Seitdem der unter dem mittlerweile entkernten Schlagwort "Neoliberalismus" entfesselte Turbokapitalismus den Planeten zerstört und gleichzeitig versucht, die "Geschichte" zu entsorgen, gibt es Stimmen, die das analysieren und warnen. Sie werden generationsübergreifend deutlicher.
Es könnte sich hier eine andere Zeitenwende andeuten.

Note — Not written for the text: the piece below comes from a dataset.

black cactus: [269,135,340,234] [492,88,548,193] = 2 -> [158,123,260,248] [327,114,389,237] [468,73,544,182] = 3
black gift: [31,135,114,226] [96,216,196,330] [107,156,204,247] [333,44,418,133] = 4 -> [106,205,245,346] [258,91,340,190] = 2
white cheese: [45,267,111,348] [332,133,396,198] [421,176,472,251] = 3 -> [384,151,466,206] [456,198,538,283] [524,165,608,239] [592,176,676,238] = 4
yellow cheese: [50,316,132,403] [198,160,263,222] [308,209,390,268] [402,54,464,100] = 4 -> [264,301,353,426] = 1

Ohne eine markante Wiedergewinnung der Geschichte wird es keine gute Zukunft geben. So schreibt es der 1996 geborene Muamer Bećirović:
Wir werden nicht umhinkommen, mehr Geschichte zu studieren, wenn wir in Europa wieder strategisch denken wollen. Strategische Entscheidungen kann uns auch die Künstliche Intelligenz nicht abnehmen. Wir Menschen werden diese Entscheidungen selbst treffen müssen. Wenn es etwas gibt, das uns am besten darauf vorbereiten kann, dann sind es nicht die Vorbilder, sondern die ähnlichen Erfahrungen, die die Menschen in den letzten Jahrhunderten gemacht haben. Wir sollten nicht so tun, als wären wir weiser als die Toten. Das sind wir nicht.
Parallel mit dem Niedergang der Geschichte ereignete sich eine Verengung der Wahrnehmungen und der Aufmerksamkeitsdauer. In einem Interview, in dem die 1958 geborene Elisabeth Bronfen die Bilanz ihres universitären Berufslebens zieht, sagt die renommierte Anglizistin und Kulturwissenschaftlerin, die weit über ihre Zunft bekannt ist:
Ein Melville-Seminar könnte ich heute nicht mehr unterrichten, weil ich nicht davon ausgehen kann, dass Studierende nicht nur «Moby Dick», sondern auch drei weitere Romane von Melville lesen, geschweige denn einen ganzen Handapparat mit Sekundärliteratur. Ich weiss, dass sie das nicht tun.
Der Titel dieses piqs borgte ich mir von dem 1932 geborenen Alexander Kluge, der einen gleichnamigen Film im Herbst 1985 publizierte und der einer der Ersten war, der die Fetischisierung der Gegenwart in kritischer Perspektive zeigte.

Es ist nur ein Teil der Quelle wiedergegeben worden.